ROANOKE TIMES

                         Roanoke Times
                 Copyright (c) 1995, Landmark Communications, Inc.

DATE: SATURDAY, April 22, 1995                   TAG: 9504240040
SECTION: CURRENT                    PAGE: NRV1   EDITION: NEW RIVER VALLEY 
SOURCE: BRIAN KELLEY STAFF WRITER
DATELINE: BLACKSBURG                                 LENGTH: Medium


FRATERNITY DENIED ALCOHOL PERMIT, BUT PARTY GOES ON

"Beta-stock," a Virginia Tech fraternity's outdoor music festival, will go on today, but in a scaled-back form and without a state alcohol permit.

A state Alcoholic Beverage Control Department hearing officer refused to issue a permit Friday to Beta Theta Pi to allow public drinking at the festival that begins at noon and ends at 6 p.m. near Prices Fork.

Citing the state's current emphasis on enforcing the underage drinking law, the officer agreed with ABC Special Agent J.C. Swope that alcohol violations would be likely to occur.

"I'm not at all sure that this particular kind of event can move forward in a manner that I would consider safe," said Thomas L. Baynham, the hearing officer.

Montgomery County Sheriff's Lt.
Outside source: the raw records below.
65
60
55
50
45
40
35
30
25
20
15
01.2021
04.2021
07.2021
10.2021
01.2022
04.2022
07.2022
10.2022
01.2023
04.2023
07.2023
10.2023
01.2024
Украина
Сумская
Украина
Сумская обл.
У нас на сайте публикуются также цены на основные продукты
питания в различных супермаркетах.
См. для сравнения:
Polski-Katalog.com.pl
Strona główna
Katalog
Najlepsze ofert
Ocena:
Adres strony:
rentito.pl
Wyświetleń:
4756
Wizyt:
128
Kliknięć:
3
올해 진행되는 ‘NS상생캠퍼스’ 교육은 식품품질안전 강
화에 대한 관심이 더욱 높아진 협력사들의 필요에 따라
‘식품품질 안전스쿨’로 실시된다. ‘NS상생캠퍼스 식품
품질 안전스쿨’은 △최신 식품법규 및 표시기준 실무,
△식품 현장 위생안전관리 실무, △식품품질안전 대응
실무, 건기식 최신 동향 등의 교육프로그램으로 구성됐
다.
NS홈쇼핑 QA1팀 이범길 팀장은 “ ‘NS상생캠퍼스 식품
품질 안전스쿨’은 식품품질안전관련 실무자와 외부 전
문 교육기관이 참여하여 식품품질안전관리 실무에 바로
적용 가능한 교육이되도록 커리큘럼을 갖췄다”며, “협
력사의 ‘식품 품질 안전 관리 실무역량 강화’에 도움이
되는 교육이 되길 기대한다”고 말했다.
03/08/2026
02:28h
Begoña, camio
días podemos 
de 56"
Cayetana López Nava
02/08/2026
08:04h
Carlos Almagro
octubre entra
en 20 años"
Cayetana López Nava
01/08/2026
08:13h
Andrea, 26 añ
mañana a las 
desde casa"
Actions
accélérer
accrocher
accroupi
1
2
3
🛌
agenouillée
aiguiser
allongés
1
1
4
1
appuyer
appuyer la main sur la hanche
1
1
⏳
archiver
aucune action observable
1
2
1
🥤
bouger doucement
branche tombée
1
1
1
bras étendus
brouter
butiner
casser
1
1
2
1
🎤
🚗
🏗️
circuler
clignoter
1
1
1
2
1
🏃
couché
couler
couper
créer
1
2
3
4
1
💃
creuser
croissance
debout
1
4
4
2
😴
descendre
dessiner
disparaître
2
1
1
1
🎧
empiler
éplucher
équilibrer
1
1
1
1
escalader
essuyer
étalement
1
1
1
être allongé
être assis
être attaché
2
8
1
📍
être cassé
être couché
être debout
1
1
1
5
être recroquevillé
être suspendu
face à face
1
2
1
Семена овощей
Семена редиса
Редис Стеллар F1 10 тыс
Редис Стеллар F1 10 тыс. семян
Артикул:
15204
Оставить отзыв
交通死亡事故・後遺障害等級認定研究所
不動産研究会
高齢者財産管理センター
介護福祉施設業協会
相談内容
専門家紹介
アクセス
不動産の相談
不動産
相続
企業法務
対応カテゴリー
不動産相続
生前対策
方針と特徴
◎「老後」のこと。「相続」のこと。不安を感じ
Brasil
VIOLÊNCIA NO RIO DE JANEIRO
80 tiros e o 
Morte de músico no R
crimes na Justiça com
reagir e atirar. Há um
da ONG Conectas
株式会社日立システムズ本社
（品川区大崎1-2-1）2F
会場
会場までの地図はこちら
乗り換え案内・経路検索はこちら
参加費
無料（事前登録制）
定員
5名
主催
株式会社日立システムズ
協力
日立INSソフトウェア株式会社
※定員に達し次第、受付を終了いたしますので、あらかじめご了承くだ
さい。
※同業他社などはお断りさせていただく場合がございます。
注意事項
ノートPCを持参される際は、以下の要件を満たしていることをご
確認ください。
J.T. Whitt testified that the three day-shift deputies on duty would be hard pressed to provide enforcement for the event if necessary, given that one will be directing traffic at Coal Miner's Day in Longshop-McCoy.

Fraternity officers said they would change the five-band concert from a public event to a private party restricted to invited Tech fraternity members only.

Because the now-closed party will take place on private land, apparently alcohol can be consumed by fraternity members who are 21 or older even without the permit. But the fraternity expects ABC agents to be watching closely today, and as previously planned, it intends to keep hired security guards on hand to check students' IDs and give them wristbands to show if they're of age or not.

The fraternity had sought the ABC permit because it planned to open the concert - designed to raise funds for a charity - to all Tech students and the public in hopes of attracting as many as 1,000 people at $5 each. The fraternity had no plans to sell beer; it only wanted to allow people to bring and drink their own beer to James Hoge's farm at 3587 Glade Road.

Baynham's ruling - after nearly three hours of testimony Friday - left Aaron Kilinski, the fraternity president, and Russell Phillips, the philanthropy chairman, frustrated.

"We're making all this effort to try to do things the right way," Phillips said. The ruling "seems it's just encouraging other people to go behind the scenes" and attempt to evade the law.

Kilinski said the fraternity held a concert last year in Blacksburg and experienced few problems. "The whole idea of the event is we are trying to change the concepts and ideas people have about greek organizations," he said. "There's a lot of negative examples out there. We're trying to provide a positive example for the people out there."